# start of TEXT PROVIDED

4th President of the Technical University of Munich
- In office 1987–1995
- Preceded by: Herbert Kupfer
- Succeeded by: Wolfgang A. Herrmann

Personal details
- Born: May 8, 1927 Munich, Germany
- Died: September 9, 2017 (aged 90)
- Education: Technical University of Munich

= Otto Meitinger =

German architect

Otto Meitinger (8 May 1927 in Munich – 9 September 2017) was a German architect and preservationist. From 1987 to 1995 he was president of the Technical University of Munich.

== Life ==
Meitinger was born as son of the first municipal architect of Munich Karl Meitinger. He studied architecture at the Department of Architecture of the Technical University of Munich, finished his Staatsexamen and got his doctorate on the building history of the Munich Residenz.

From 1953 to 1963 he was Director of the Residenz Building Offices and in charge of the reconstruction of the Munich Residenz, including the Cuvilliés Theatre, court chappel, treasure chamber and Ornate Rooms (Reichen Zimmer). At that time the reconstruction of the Residenz was considered as example for the reconstruction of war-destroyed historical buildings all over Europe. From 1963 to 1976 he was head of the building department of the Max Planck Society and responsible for over 60 new institute buildings, domestic and abroad.

In 1976 he became Professor for Design and Preservation at the Technical University of Munich. In 1987 he was elected President of the University and stayed in office until his retirement in 1995. "He took the chance of generation change and won first class professors to secure the leading position of the TU in teaching and research."

Meitinger was member of a variety of professional societies and committees, i.e., at the German Academy of town planning (Deutschen Akademie für Städtebau), the Bavarian State Architectural Art Committee (Bayerischen Landesbaukunstausschuss), the State Memorial Committee (Landesdenkmalrat), the selection committees of the Bavarian State Foundation and the Hypo-Art-Foundation (Bayerischen Landesstiftung/Hypo-Kulturstiftung) and the board of trustees of the Philip Morris Foundation (Kuratorium der Philip Morris Stiftung).

# end of TEXT PROVIDED
# start of DATASET RECORDS

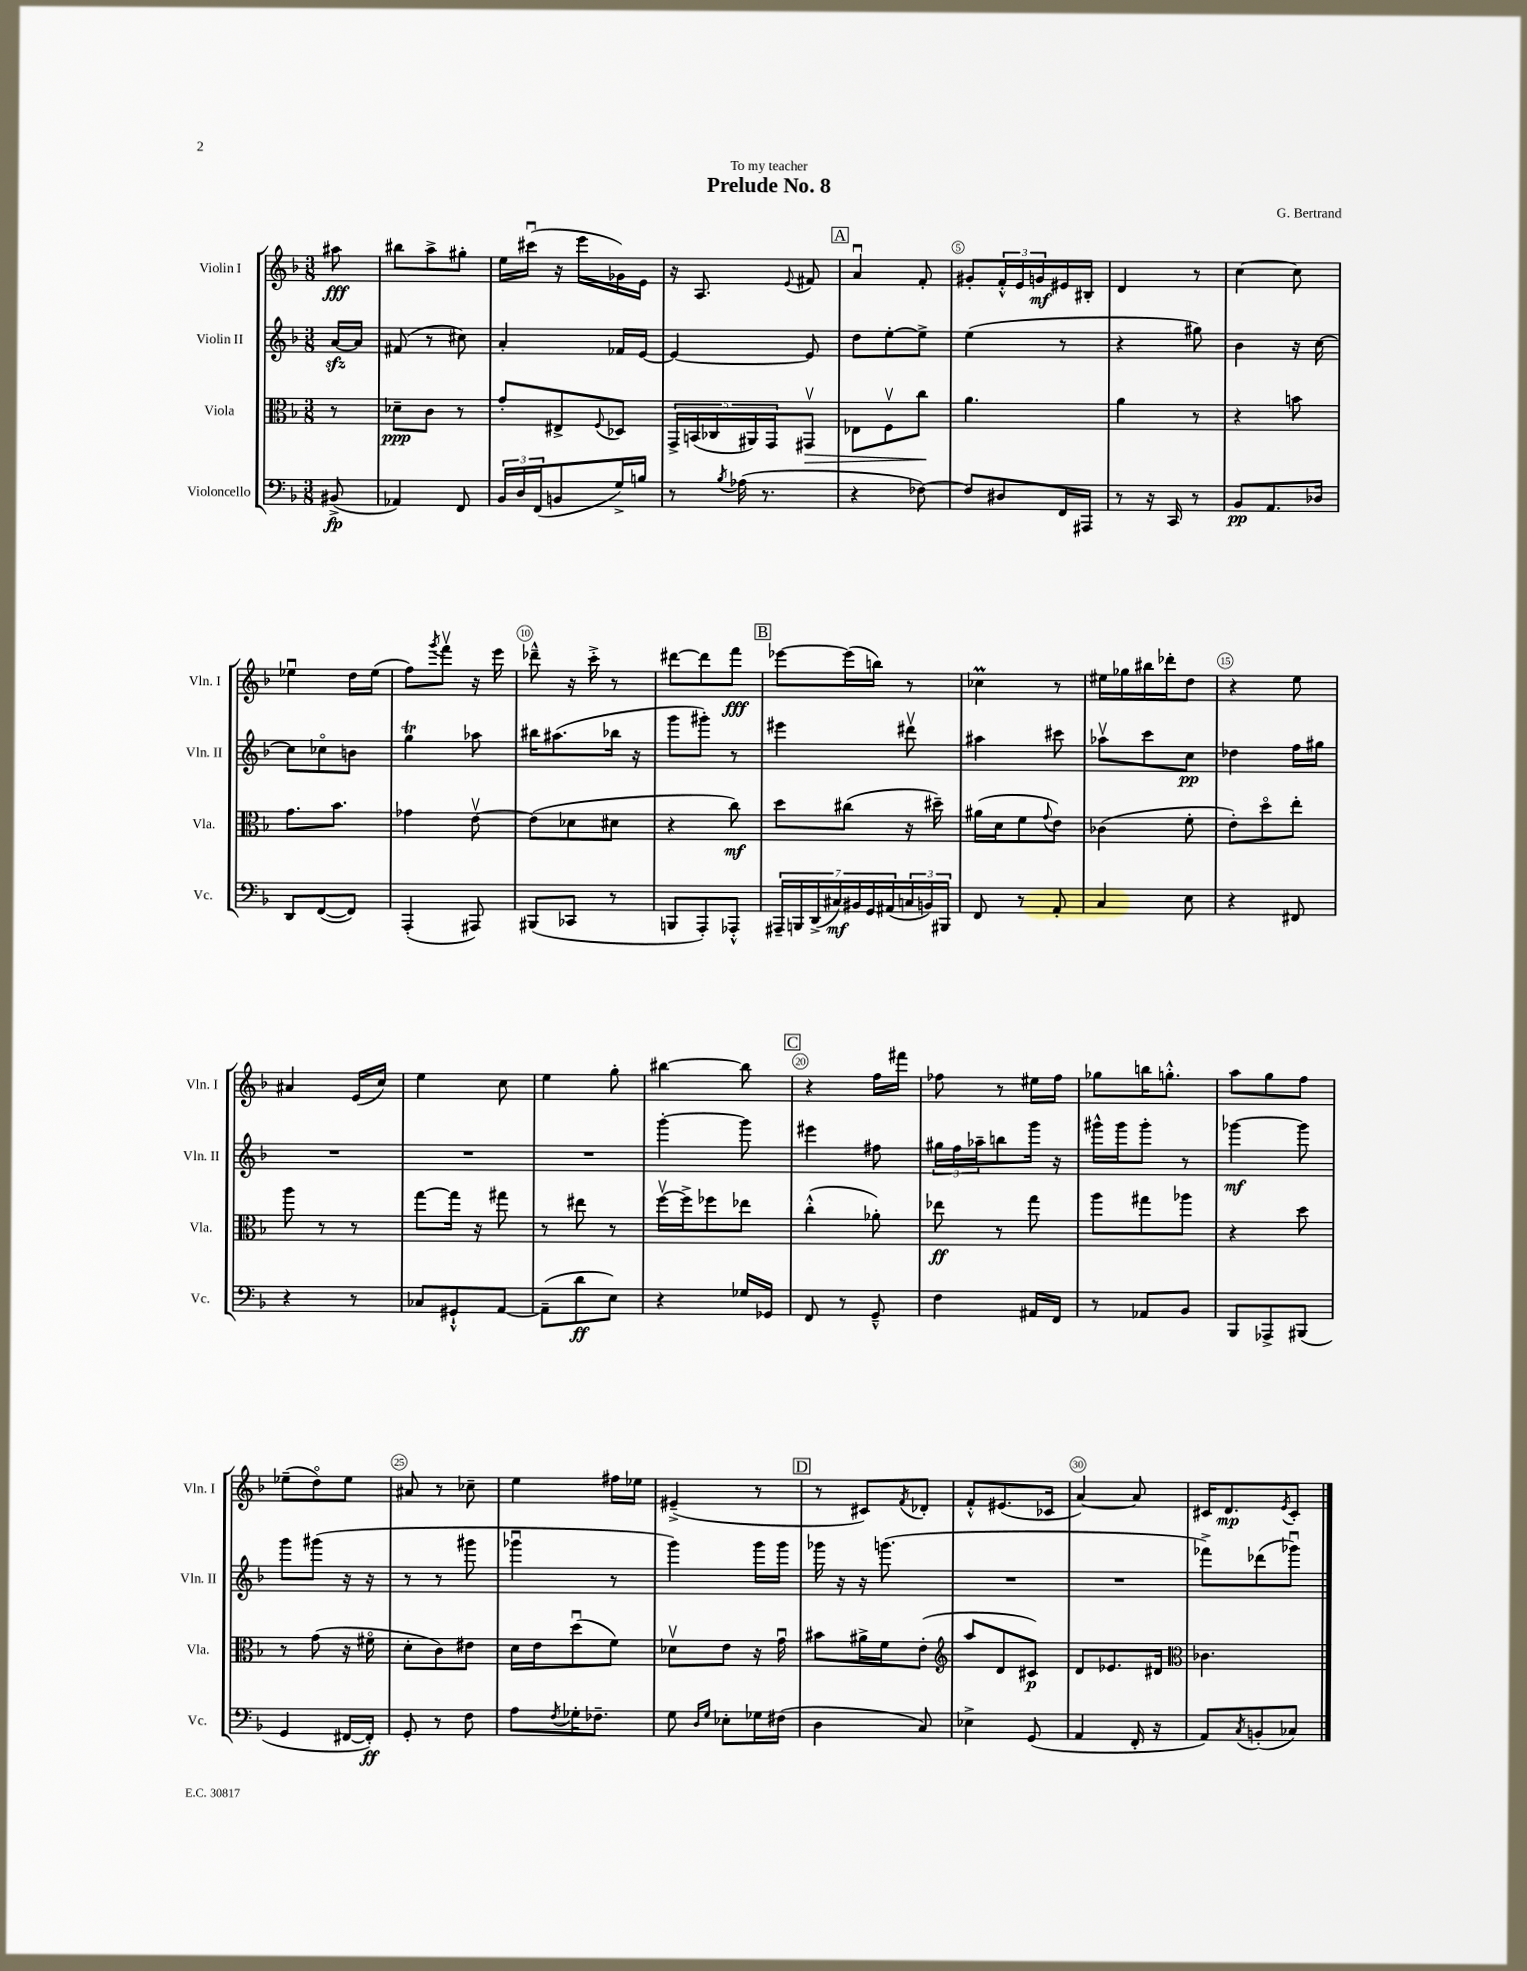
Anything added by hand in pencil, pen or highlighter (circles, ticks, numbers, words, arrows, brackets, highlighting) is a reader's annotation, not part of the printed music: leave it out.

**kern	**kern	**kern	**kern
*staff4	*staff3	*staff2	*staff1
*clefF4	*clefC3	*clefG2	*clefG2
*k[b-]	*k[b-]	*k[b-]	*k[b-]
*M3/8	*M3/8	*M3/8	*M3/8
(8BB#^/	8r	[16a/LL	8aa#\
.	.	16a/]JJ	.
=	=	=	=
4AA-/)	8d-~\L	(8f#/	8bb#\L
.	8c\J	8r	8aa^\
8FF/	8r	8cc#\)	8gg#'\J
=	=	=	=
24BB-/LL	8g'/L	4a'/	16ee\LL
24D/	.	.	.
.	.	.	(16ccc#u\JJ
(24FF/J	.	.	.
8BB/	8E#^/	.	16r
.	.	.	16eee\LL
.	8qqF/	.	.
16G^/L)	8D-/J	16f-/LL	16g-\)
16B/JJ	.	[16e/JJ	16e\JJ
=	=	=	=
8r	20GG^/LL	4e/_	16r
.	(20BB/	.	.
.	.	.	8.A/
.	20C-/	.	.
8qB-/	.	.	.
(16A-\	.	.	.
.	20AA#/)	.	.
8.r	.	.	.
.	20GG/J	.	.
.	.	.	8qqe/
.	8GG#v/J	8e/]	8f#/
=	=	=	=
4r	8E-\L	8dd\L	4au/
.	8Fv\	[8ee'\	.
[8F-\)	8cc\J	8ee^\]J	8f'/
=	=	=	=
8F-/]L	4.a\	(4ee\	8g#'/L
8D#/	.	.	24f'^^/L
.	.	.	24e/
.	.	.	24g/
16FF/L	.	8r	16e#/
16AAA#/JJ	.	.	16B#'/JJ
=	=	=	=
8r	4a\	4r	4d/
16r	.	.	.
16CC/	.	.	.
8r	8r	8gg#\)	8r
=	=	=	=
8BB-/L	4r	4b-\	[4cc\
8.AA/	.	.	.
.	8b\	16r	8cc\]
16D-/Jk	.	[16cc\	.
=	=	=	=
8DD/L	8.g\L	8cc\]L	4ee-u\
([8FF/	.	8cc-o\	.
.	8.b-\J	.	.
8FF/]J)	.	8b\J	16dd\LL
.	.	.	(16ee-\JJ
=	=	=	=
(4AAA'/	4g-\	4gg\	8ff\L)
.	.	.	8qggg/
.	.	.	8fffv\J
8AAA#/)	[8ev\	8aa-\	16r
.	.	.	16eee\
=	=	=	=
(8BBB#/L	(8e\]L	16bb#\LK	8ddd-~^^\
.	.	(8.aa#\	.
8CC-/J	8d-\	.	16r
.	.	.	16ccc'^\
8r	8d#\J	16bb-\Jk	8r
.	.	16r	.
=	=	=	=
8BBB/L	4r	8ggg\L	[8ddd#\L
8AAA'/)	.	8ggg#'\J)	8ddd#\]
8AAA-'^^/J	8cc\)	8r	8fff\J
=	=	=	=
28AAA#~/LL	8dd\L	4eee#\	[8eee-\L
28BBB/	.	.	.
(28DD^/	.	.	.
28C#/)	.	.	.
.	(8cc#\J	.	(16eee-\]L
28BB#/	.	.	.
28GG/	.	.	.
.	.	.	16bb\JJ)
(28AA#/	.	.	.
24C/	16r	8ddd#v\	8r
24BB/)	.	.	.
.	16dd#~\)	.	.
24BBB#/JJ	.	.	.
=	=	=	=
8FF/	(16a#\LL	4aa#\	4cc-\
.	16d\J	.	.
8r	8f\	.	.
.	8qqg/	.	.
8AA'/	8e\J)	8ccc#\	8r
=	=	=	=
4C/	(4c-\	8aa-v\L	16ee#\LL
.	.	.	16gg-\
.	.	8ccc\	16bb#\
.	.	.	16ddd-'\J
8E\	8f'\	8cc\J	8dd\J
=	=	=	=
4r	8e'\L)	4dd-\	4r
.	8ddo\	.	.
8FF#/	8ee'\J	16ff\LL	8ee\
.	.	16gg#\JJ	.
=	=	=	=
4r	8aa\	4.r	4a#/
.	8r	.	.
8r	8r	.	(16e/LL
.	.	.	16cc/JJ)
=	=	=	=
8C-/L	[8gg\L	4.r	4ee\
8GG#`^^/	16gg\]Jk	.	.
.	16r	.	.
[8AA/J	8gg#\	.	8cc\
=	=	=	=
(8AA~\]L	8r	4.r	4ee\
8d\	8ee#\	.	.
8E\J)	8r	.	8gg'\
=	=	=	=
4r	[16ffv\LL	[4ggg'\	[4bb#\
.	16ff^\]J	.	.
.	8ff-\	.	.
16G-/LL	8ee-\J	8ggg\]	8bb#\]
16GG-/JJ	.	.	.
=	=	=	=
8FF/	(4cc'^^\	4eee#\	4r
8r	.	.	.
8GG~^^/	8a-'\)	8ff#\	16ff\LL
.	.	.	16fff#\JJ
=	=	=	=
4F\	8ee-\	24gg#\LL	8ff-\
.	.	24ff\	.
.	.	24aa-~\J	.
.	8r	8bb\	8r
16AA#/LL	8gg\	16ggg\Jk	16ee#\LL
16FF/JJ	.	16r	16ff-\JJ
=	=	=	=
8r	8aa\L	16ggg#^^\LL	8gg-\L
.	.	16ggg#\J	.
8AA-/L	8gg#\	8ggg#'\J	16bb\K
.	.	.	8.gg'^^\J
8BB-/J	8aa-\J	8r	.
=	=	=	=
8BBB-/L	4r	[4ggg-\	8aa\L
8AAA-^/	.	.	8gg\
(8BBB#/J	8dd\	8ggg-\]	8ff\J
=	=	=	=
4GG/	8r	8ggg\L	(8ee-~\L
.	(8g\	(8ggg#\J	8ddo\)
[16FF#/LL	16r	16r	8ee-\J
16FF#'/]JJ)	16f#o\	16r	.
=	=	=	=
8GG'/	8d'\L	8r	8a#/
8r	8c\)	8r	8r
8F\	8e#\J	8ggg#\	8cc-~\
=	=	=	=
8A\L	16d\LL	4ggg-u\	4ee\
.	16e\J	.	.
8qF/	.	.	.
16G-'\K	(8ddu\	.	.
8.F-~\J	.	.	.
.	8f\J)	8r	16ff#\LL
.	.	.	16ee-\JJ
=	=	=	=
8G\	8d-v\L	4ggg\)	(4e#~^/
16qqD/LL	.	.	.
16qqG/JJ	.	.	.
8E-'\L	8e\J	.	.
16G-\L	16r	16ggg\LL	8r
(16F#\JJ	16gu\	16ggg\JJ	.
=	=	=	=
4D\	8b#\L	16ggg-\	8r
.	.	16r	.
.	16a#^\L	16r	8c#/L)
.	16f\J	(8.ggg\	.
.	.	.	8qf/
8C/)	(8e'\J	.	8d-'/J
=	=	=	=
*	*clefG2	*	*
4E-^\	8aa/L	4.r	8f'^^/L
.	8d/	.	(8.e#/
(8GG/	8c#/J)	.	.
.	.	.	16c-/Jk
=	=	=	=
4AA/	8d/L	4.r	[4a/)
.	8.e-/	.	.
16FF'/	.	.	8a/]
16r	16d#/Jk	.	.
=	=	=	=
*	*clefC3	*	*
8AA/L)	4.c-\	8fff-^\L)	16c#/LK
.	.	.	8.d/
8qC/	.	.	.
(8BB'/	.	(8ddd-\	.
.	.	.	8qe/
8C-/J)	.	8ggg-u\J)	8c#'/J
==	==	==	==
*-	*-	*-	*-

# end of DATASET RECORDS
# start of DATASET RECORDS

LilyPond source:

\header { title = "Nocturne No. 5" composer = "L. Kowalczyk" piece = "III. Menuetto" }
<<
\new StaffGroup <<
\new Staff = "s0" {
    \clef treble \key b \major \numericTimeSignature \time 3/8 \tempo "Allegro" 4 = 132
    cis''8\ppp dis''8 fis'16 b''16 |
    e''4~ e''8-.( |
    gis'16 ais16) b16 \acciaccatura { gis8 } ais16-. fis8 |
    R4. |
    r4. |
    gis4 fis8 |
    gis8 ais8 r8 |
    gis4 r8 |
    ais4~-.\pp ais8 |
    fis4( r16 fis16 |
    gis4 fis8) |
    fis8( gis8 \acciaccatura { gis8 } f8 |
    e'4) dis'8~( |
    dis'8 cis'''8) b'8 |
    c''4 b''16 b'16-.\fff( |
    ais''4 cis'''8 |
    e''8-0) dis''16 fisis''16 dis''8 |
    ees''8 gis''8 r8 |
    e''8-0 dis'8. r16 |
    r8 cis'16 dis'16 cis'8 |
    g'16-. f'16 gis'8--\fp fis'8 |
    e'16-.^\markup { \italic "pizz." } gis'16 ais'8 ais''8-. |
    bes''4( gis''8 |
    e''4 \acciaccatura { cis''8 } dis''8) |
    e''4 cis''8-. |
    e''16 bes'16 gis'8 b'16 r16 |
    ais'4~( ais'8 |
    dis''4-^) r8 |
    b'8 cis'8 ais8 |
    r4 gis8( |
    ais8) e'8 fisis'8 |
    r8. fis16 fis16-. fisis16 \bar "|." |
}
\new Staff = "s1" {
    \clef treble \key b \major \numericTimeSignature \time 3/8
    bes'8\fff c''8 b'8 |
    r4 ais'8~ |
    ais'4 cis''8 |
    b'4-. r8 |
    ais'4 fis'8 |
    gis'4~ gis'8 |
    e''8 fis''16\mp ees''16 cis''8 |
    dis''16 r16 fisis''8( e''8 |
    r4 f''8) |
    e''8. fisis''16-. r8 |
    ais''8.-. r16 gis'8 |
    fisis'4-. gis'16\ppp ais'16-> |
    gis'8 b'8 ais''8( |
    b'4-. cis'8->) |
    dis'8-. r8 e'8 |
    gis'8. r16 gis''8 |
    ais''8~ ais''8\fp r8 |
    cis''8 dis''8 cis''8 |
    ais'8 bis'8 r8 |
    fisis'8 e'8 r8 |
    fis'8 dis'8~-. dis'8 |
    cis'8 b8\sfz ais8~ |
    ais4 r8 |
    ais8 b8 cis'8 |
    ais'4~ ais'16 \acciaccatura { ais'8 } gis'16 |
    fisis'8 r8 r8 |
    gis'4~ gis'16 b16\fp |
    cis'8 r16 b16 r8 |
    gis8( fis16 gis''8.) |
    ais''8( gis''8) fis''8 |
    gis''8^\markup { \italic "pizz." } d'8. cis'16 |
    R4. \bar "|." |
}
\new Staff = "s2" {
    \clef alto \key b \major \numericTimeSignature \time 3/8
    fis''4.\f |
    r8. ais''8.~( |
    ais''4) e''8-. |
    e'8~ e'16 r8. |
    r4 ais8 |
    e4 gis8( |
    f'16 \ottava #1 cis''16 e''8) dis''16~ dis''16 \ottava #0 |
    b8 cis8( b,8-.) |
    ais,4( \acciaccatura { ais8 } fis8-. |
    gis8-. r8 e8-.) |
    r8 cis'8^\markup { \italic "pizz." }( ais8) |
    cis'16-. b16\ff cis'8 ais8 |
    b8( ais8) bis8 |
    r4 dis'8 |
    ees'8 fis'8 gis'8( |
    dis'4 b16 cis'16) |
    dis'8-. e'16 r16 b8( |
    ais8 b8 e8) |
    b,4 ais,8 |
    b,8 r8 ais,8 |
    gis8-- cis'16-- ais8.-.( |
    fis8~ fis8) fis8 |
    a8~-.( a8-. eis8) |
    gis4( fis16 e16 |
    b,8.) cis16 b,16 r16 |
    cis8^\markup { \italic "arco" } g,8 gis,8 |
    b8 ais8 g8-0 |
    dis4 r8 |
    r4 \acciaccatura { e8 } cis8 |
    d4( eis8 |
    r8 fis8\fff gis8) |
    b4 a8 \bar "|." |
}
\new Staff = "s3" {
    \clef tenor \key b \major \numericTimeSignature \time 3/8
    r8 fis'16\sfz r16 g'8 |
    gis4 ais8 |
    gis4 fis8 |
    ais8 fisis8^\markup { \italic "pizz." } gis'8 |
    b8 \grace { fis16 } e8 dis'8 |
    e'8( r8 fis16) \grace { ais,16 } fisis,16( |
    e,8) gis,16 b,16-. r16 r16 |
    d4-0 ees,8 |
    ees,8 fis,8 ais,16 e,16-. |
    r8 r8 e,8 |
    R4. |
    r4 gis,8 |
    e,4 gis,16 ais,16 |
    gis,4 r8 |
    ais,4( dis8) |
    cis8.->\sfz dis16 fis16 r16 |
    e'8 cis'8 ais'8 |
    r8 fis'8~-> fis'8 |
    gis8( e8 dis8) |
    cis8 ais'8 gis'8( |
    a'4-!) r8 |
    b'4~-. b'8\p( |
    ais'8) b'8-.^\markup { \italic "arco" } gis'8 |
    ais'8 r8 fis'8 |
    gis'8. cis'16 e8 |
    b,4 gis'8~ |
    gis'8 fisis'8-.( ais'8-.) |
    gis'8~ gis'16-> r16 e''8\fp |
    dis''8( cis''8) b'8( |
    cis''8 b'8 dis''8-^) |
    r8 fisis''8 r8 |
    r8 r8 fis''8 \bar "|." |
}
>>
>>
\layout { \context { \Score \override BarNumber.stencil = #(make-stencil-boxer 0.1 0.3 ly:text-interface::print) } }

# end of DATASET RECORDS

▸ WRITTEN INSTRUCTION A
In the Otto Meitinger text, who was his father?
▸ WRITTEN INSTRUCTION B
List each job or office the Otto Meitinger text says he held, with the years given for each.
▸ WRITTEN INSTRUCTION C
Quote everything in the Otto Meitinger text from "In 1976 he became" down to "Philip Morris Stiftung).".

▸ TASK ANSWER A
His father was Karl Meitinger, the first municipal architect of Munich.

▸ TASK ANSWER B
- Director of the Residenz Building Offices, 1953–1963
- Head of the building department of the Max Planck Society, 1963–1976
- Professor for Design and Preservation at the Technical University of Munich, from 1976
- President of the Technical University of Munich, 1987–1995

▸ TASK ANSWER C
In 1976 he became Professor for Design and Preservation at the Technical University of Munich. In 1987 he was elected President of the University and stayed in office until his retirement in 1995. "He took the chance of generation change and won first class professors to secure the leading position of the TU in teaching and research."

Meitinger was member of a variety of professional societies and committees, i.e., at the German Academy of town planning (Deutschen Akademie für Städtebau), the Bavarian State Architectural Art Committee (Bayerischen Landesbaukunstausschuss), the State Memorial Committee (Landesdenkmalrat), the selection committees of the Bavarian State Foundation and the Hypo-Art-Foundation (Bayerischen Landesstiftung/Hypo-Kulturstiftung) and the board of trustees of the Philip Morris Foundation (Kuratorium der Philip Morris Stiftung).